Бегун поднялся и сел за стол, по-прежнему покойно улыбаясь в пространство. Рубль озадаченно глянул на него, вытащил сигарету, шикарно прикурил и пустил кольцо дыма ему в лицо. Бегун не реагировал.
Лева протянул ему пачку, Бегун взял сигарету и тоже закурил. Рубль терпеливо ждал. Бегун несколько раз затянулся – и вдруг выхватил сигарету изо рта, изумленно глянул на нее и на сияющего Левку:
– Откуда?
– Ну наконец-то! – поклонился Рубль. – Проснулся, слава богу! С добрым утром вас!
– «Буран» нашел? Как?
– Как? – усмехнулся Лева. – Я неделю уже с утра до вечера по лесу бегаю, пока ты тут мечтаешь!.. Я еще тогда, весной, подумал: не может быть, чтоб далеко было, – взахлеб стал объяснять он. – Еремей, конечно, здоровый мужик, но сколько он нас двоих на себе переть мог?
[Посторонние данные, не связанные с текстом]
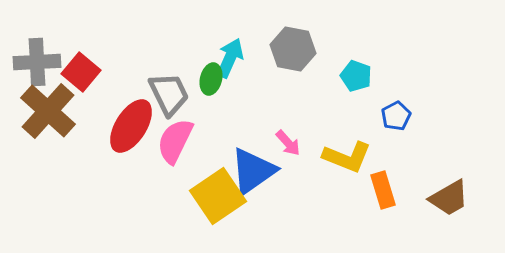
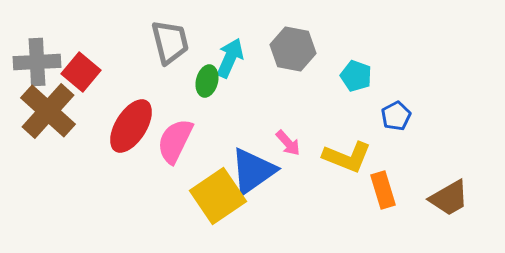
green ellipse: moved 4 px left, 2 px down
gray trapezoid: moved 1 px right, 52 px up; rotated 12 degrees clockwise
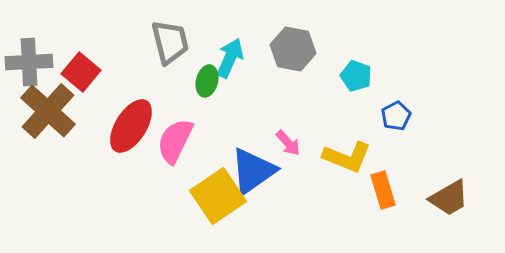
gray cross: moved 8 px left
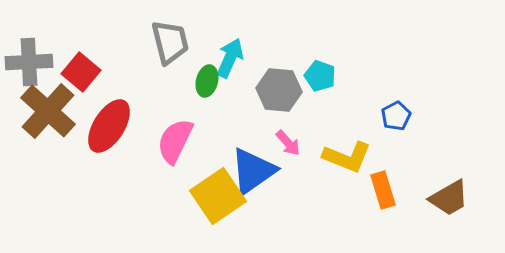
gray hexagon: moved 14 px left, 41 px down; rotated 6 degrees counterclockwise
cyan pentagon: moved 36 px left
red ellipse: moved 22 px left
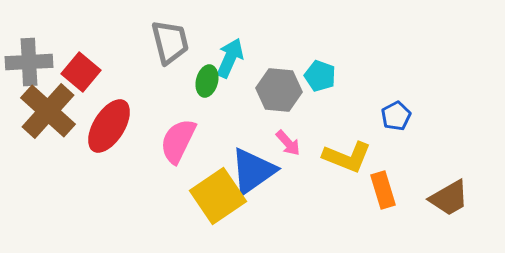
pink semicircle: moved 3 px right
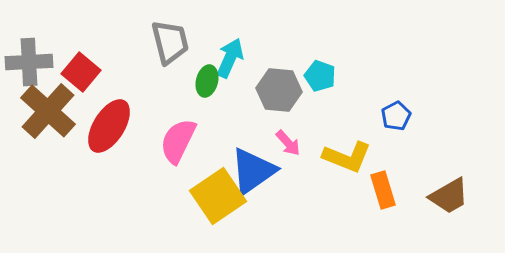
brown trapezoid: moved 2 px up
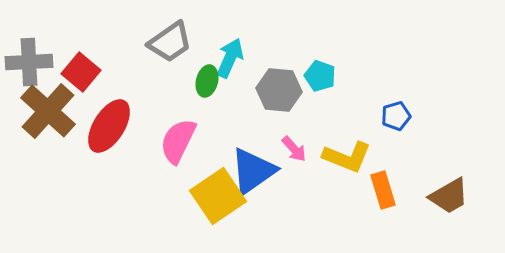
gray trapezoid: rotated 69 degrees clockwise
blue pentagon: rotated 12 degrees clockwise
pink arrow: moved 6 px right, 6 px down
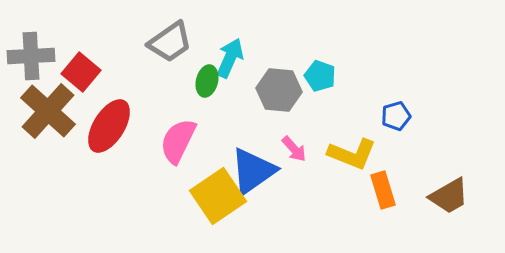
gray cross: moved 2 px right, 6 px up
yellow L-shape: moved 5 px right, 3 px up
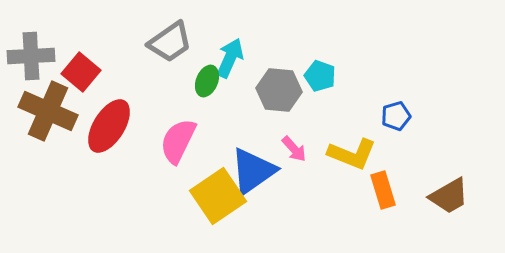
green ellipse: rotated 8 degrees clockwise
brown cross: rotated 18 degrees counterclockwise
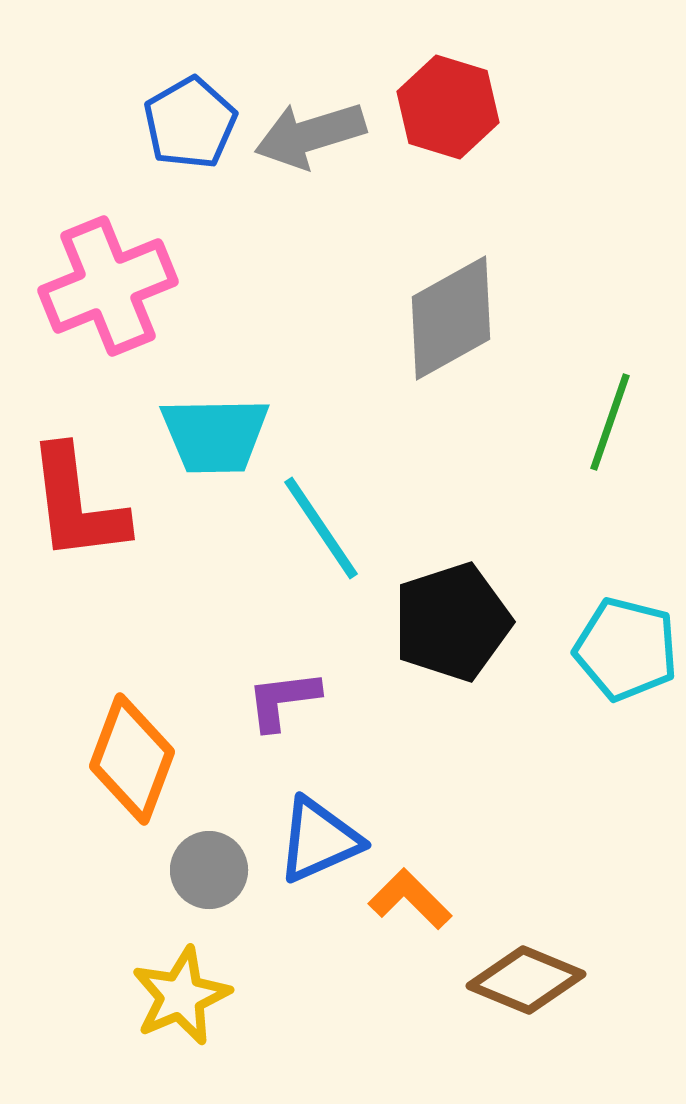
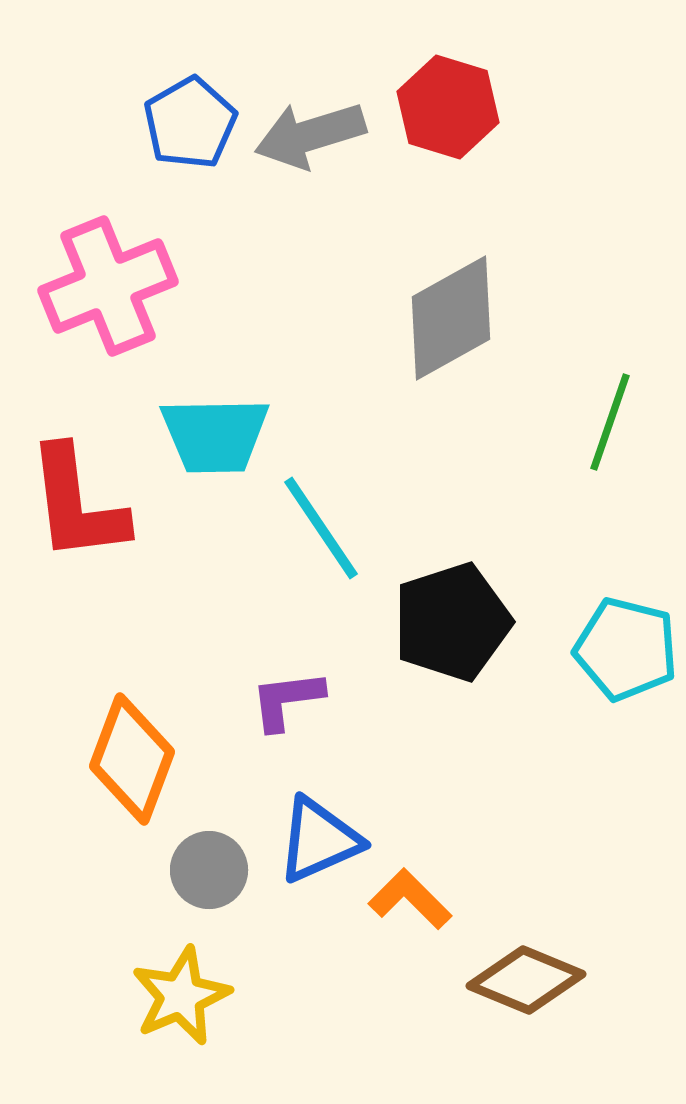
purple L-shape: moved 4 px right
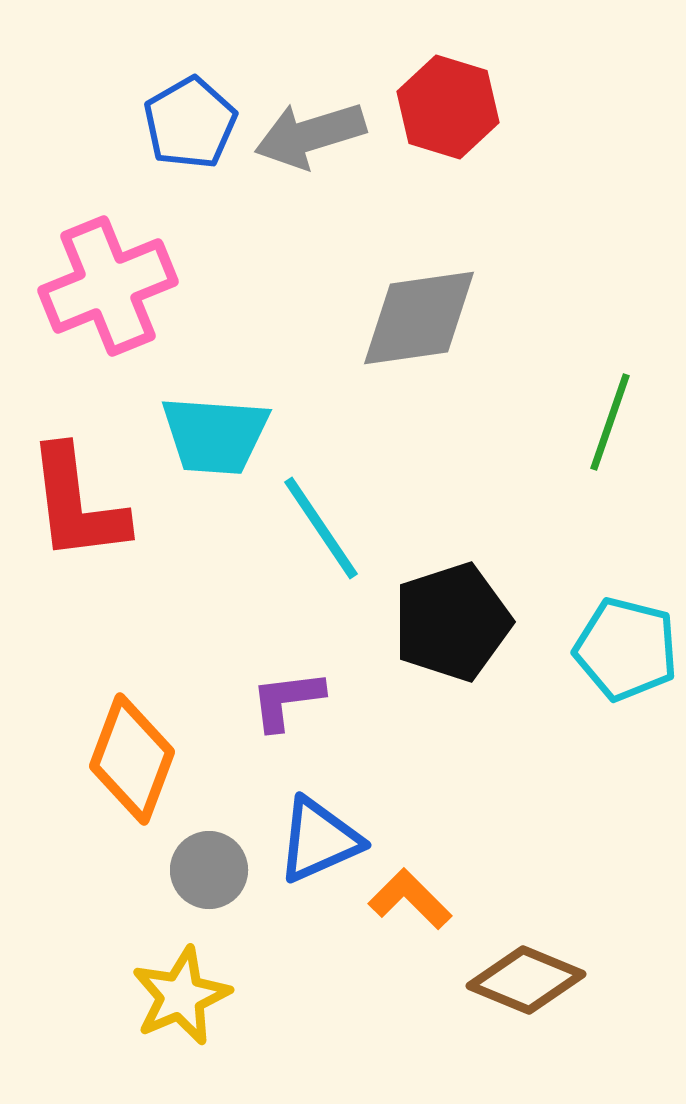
gray diamond: moved 32 px left; rotated 21 degrees clockwise
cyan trapezoid: rotated 5 degrees clockwise
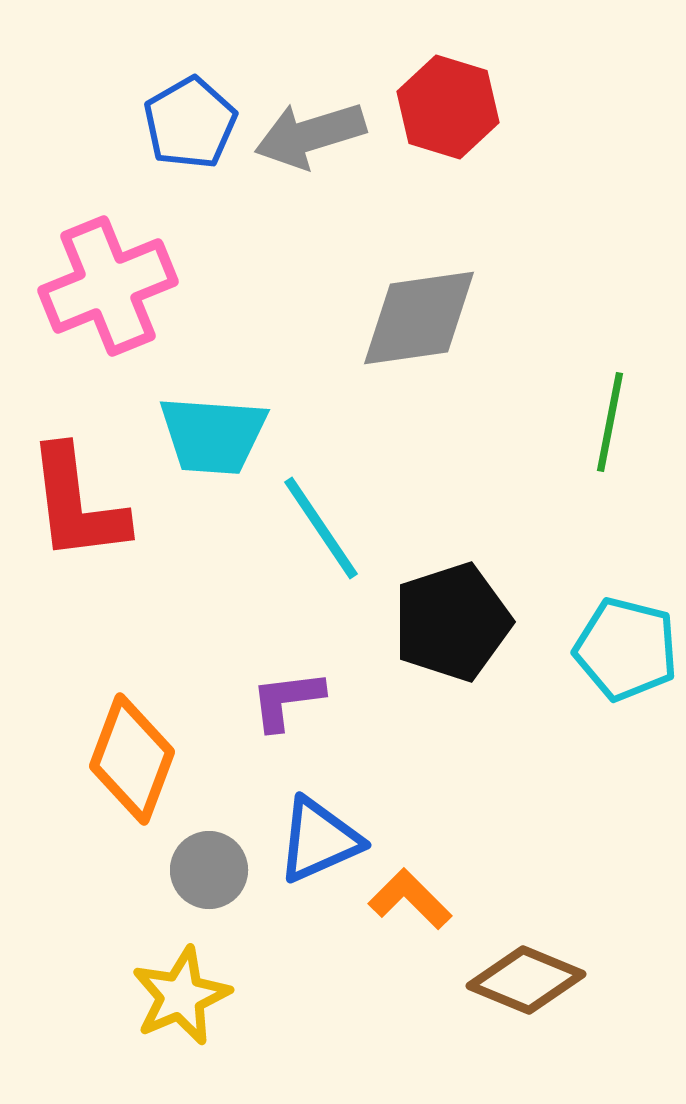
green line: rotated 8 degrees counterclockwise
cyan trapezoid: moved 2 px left
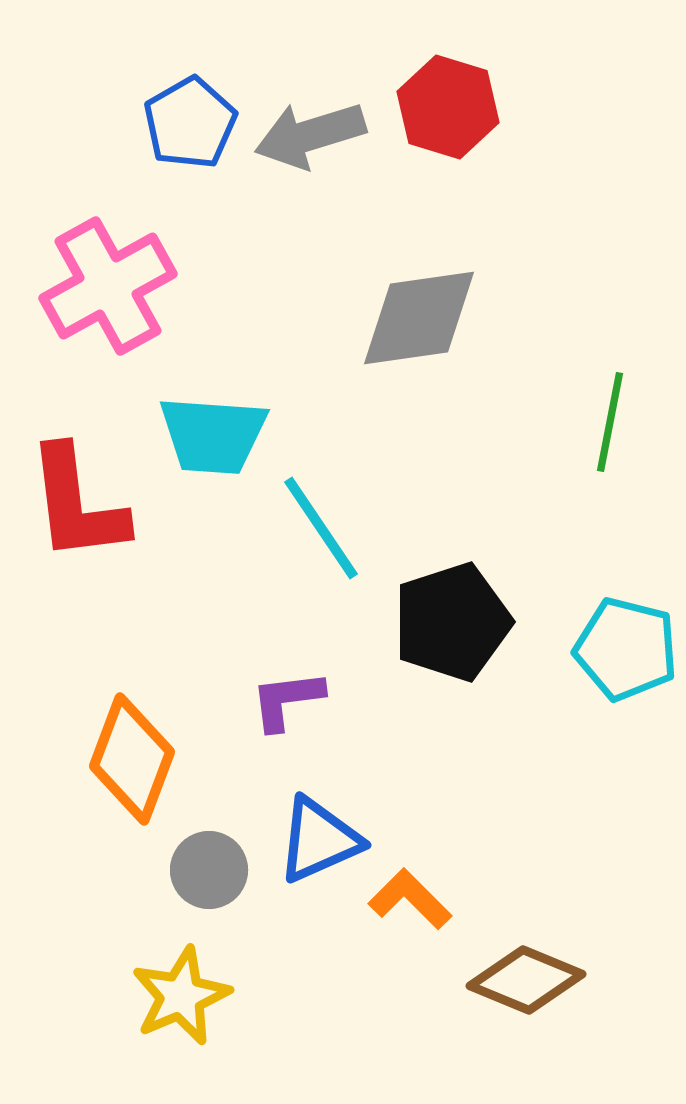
pink cross: rotated 7 degrees counterclockwise
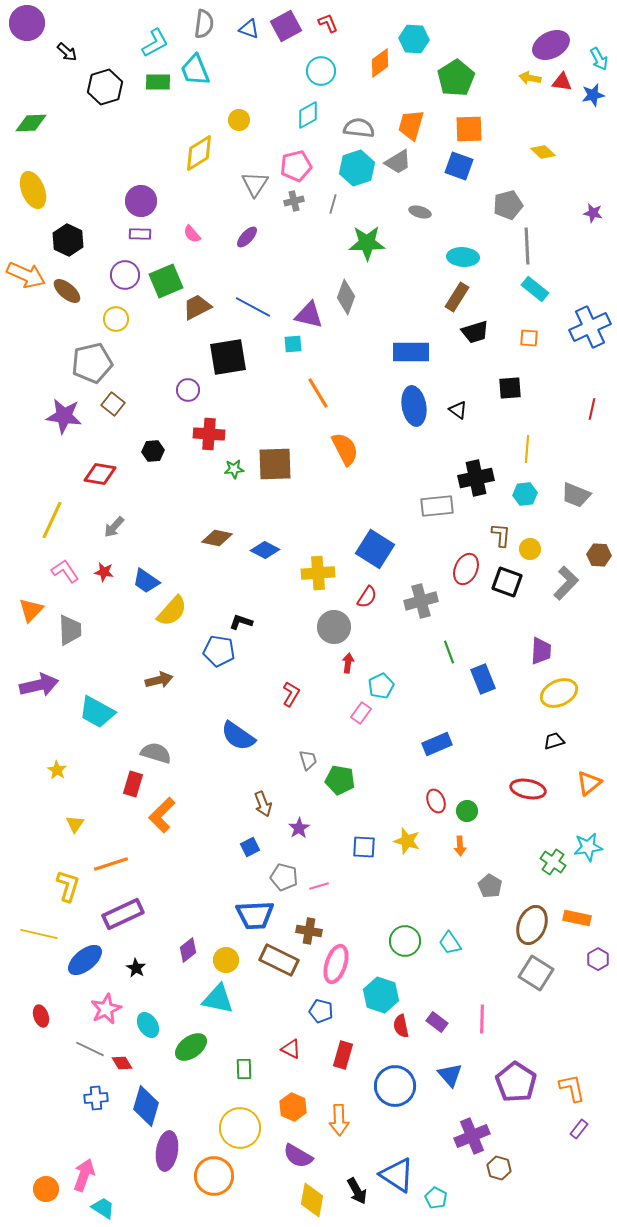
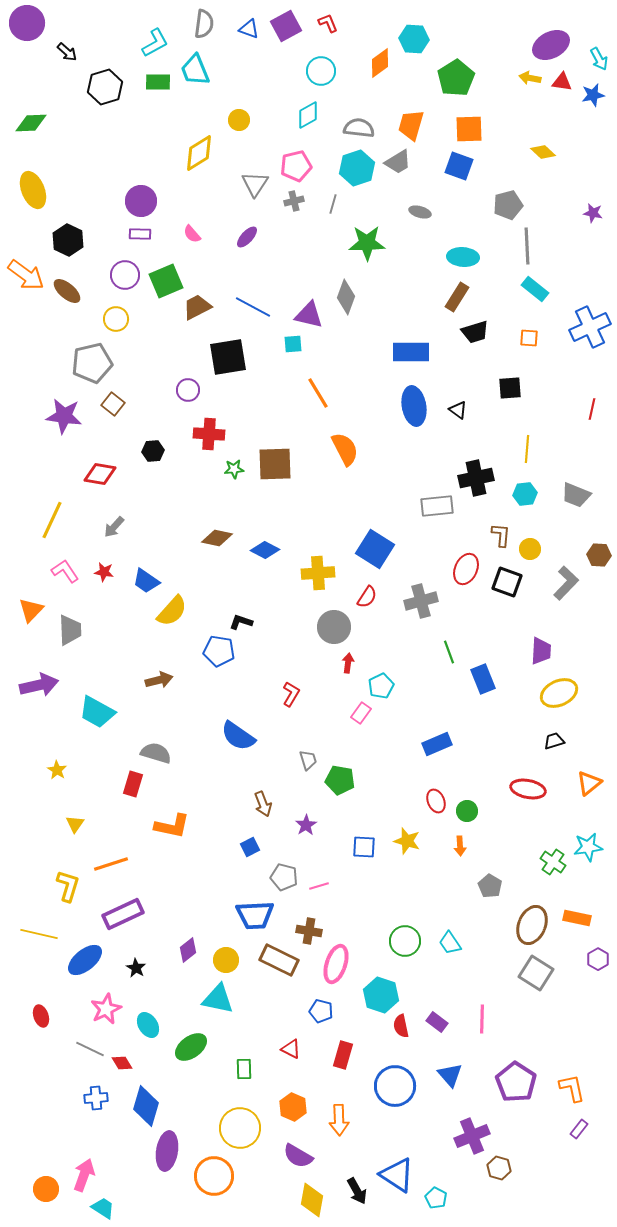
orange arrow at (26, 275): rotated 12 degrees clockwise
orange L-shape at (162, 815): moved 10 px right, 11 px down; rotated 123 degrees counterclockwise
purple star at (299, 828): moved 7 px right, 3 px up
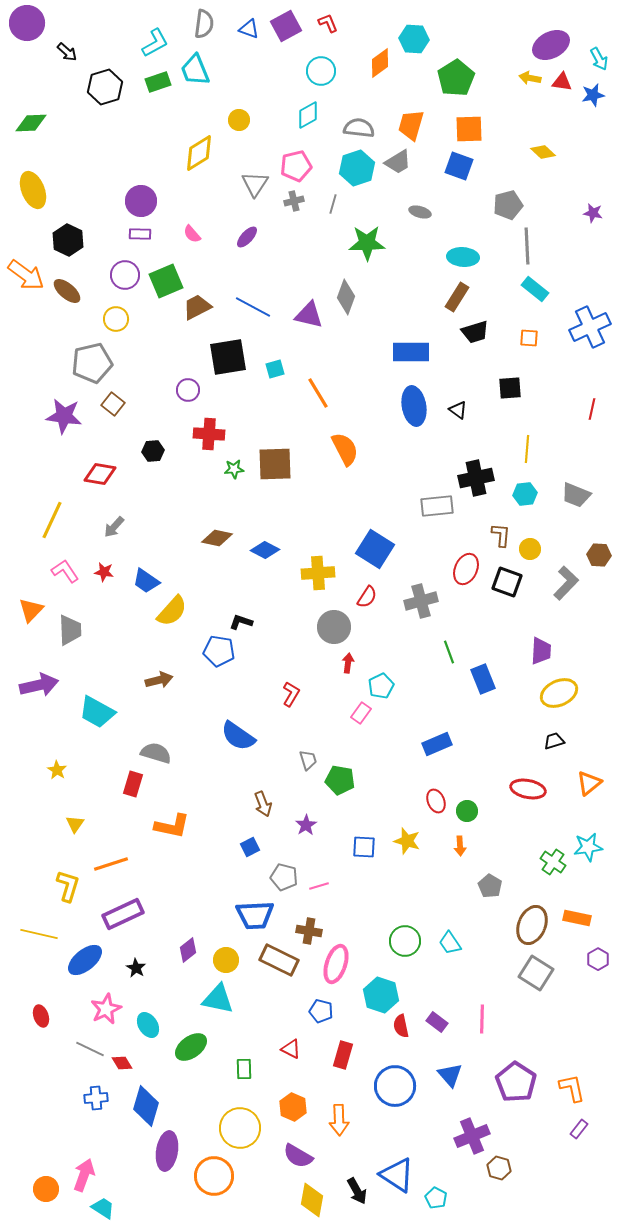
green rectangle at (158, 82): rotated 20 degrees counterclockwise
cyan square at (293, 344): moved 18 px left, 25 px down; rotated 12 degrees counterclockwise
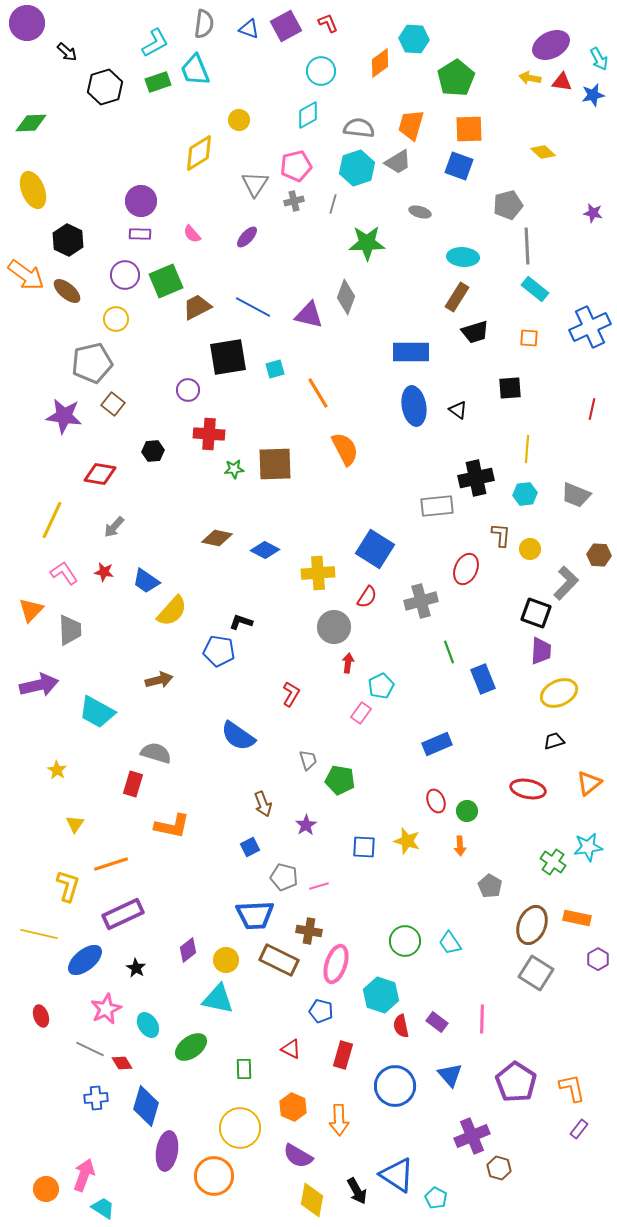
pink L-shape at (65, 571): moved 1 px left, 2 px down
black square at (507, 582): moved 29 px right, 31 px down
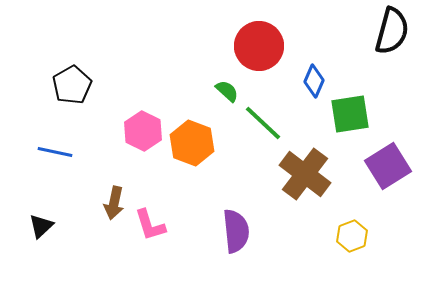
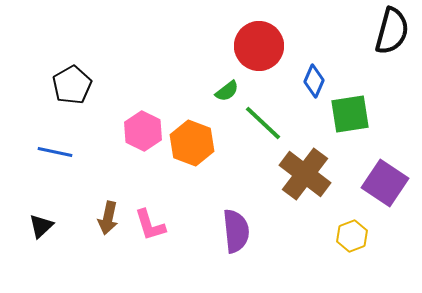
green semicircle: rotated 100 degrees clockwise
purple square: moved 3 px left, 17 px down; rotated 24 degrees counterclockwise
brown arrow: moved 6 px left, 15 px down
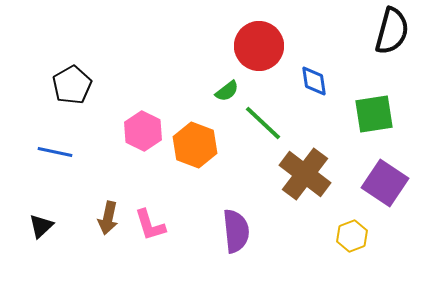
blue diamond: rotated 32 degrees counterclockwise
green square: moved 24 px right
orange hexagon: moved 3 px right, 2 px down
Ну, я к старикам издалека подошел: бывают ли, мол, в этих краях природные катаклизмы? А они говорят – был вихрь лет десять назад, думали уже, Страшный суд начался, но он стороной прошел, много леса повалил. И показали, в какой стороне. Как болота стали, я двинул – всего-то пять часов идти. Не промахнешься – бурелом полосой лежит, как ни петляй, все равно к нему выйдешь. Я вдоль пошел, смотрю: стоит! Стоит, родимый! – радостно засмеялся Лева. – Только поржавел чуток. Но у Потехина в прицепе и масло, и инструменты. Аккумулятор сел, так я снегу натопил – долил. Молился полчаса, боялся ключ повернуть, молился первый раз в жизни, чтоб завелось! Свечи на костерке прокалил, ввернул горячие – завелся! Завелся!!! И зарубки твои на месте! – он изо всех сил лупил безучастного Бегуна кулаком по плечу. – Все! Конец! Отмучились! – Он вскочил и пнул столец, запустил в угол светильник с лучиной и заметался по дому, опрокидывая и круша все, что можно было свалить на пол. – Спасибо этому дому! Конец, Бегун, свобода!!! Вставай! По моей лыжне и ночью дойдем! Они к утру только очухаются – а мы уже далеко!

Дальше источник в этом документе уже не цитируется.